## Task details
The entries that follow include a run beginning at the line with "right shoulder: (906, 314)" and ending at the line with "left ankle: (958, 445)"; restate that run word for word and leave the rest out.

## Exercise input
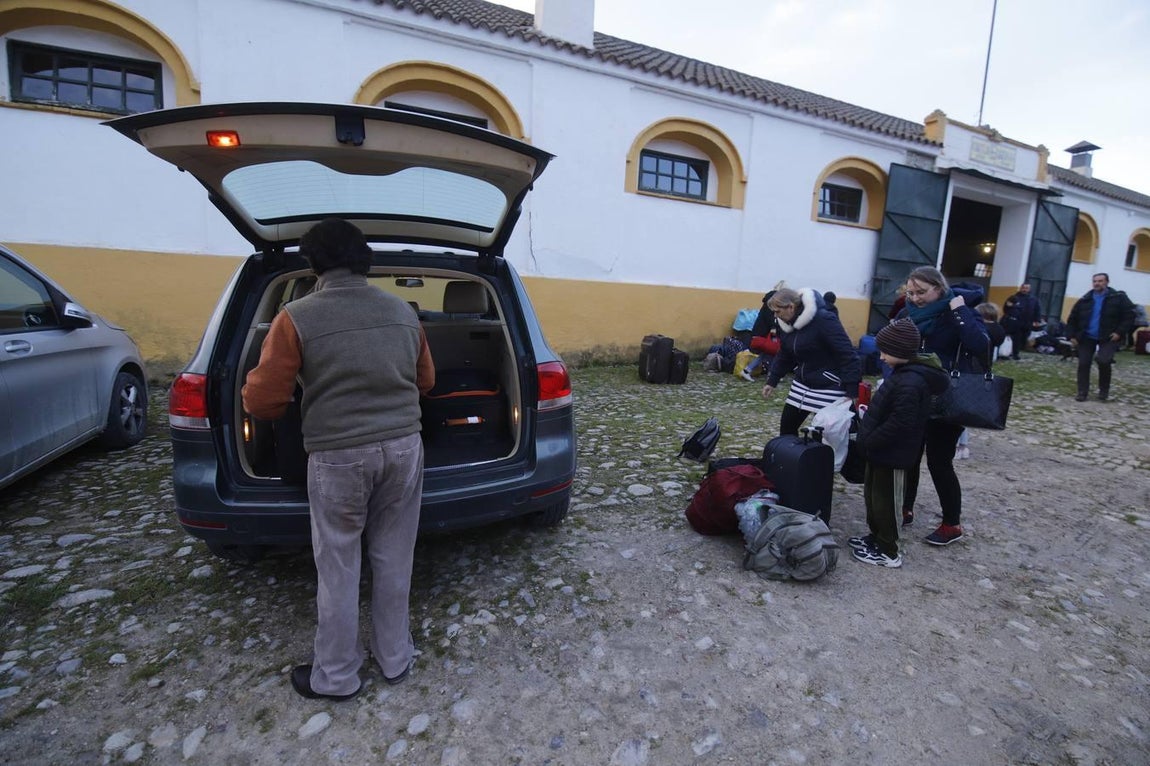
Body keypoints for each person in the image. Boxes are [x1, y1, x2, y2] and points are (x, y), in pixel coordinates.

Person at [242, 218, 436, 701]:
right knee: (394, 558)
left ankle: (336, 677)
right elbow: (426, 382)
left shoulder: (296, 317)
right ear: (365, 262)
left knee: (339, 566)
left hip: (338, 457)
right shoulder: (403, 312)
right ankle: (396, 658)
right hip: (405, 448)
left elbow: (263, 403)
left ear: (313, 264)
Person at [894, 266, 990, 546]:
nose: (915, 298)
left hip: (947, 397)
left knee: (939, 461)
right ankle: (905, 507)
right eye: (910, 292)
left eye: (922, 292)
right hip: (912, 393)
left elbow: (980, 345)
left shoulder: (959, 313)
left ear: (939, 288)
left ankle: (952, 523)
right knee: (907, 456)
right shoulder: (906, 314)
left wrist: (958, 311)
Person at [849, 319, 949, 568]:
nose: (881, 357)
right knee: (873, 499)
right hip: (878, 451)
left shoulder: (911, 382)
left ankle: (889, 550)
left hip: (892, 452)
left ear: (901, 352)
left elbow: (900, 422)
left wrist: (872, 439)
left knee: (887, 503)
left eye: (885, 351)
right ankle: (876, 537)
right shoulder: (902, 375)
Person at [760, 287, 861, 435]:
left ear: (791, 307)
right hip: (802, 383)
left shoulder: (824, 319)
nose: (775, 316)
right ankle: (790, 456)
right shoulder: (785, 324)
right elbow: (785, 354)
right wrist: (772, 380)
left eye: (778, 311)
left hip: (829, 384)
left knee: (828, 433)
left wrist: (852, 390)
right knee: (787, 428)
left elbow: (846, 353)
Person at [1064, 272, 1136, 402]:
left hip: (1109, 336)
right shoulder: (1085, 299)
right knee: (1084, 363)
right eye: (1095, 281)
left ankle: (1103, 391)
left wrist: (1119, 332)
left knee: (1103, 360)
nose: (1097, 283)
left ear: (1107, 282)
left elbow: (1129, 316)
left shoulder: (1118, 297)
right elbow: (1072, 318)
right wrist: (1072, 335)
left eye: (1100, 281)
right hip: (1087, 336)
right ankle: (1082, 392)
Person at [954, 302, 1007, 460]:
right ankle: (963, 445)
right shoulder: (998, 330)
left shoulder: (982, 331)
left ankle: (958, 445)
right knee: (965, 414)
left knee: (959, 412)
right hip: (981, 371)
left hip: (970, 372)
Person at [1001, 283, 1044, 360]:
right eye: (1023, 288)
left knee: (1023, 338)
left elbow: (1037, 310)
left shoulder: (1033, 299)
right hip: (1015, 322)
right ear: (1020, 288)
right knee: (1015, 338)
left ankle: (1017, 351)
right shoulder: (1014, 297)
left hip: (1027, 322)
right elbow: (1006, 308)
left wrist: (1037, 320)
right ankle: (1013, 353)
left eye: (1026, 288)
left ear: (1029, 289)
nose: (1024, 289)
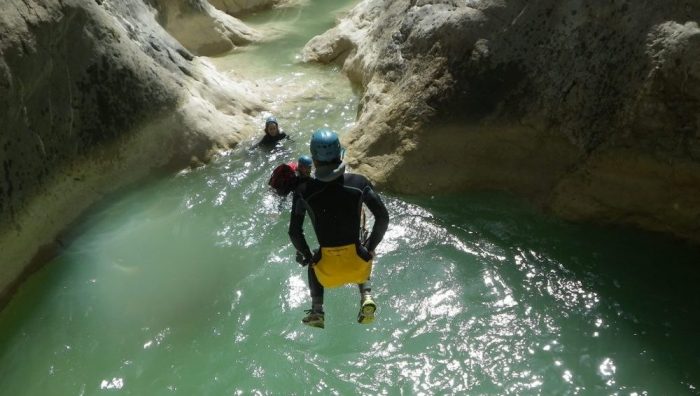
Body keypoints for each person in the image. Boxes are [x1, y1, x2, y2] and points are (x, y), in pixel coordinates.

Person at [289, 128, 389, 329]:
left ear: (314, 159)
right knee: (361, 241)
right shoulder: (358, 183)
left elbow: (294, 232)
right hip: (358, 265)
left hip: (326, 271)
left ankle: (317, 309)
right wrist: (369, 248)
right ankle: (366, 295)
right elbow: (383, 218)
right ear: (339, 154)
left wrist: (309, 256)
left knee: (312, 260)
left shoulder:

## Written solution
right shoulder: (906, 314)
left wrist: (958, 311)
Person at [849, 319, 949, 568]:
nose: (881, 357)
right knee: (873, 499)
right hip: (878, 451)
left shoulder: (911, 382)
left ankle: (889, 550)
left hip: (892, 452)
left ear: (901, 352)
left elbow: (900, 422)
left wrist: (872, 439)
left knee: (887, 503)
left eye: (885, 351)
right ankle: (876, 537)
right shoulder: (902, 375)
Person at [760, 287, 861, 435]:
left ear: (791, 307)
right hip: (802, 383)
left shoulder: (824, 319)
nose: (775, 316)
right ankle: (790, 456)
right shoulder: (785, 324)
right elbow: (785, 354)
right wrist: (772, 380)
left eye: (778, 311)
left hip: (829, 384)
left knee: (828, 433)
left wrist: (852, 390)
right knee: (787, 428)
left elbow: (846, 353)
Person at [1064, 272, 1136, 402]:
left hip: (1109, 336)
right shoulder: (1085, 299)
right knee: (1084, 363)
right eye: (1095, 281)
left ankle: (1103, 391)
left wrist: (1119, 332)
left knee: (1103, 360)
nose: (1097, 283)
left ear: (1107, 282)
left elbow: (1129, 316)
left shoulder: (1118, 297)
right elbow: (1072, 318)
right wrist: (1072, 335)
left eye: (1100, 281)
right hip: (1087, 336)
right ankle: (1082, 392)
Person at [954, 302, 1007, 460]:
right ankle: (963, 445)
right shoulder: (998, 330)
left shoulder: (982, 331)
left ankle: (958, 445)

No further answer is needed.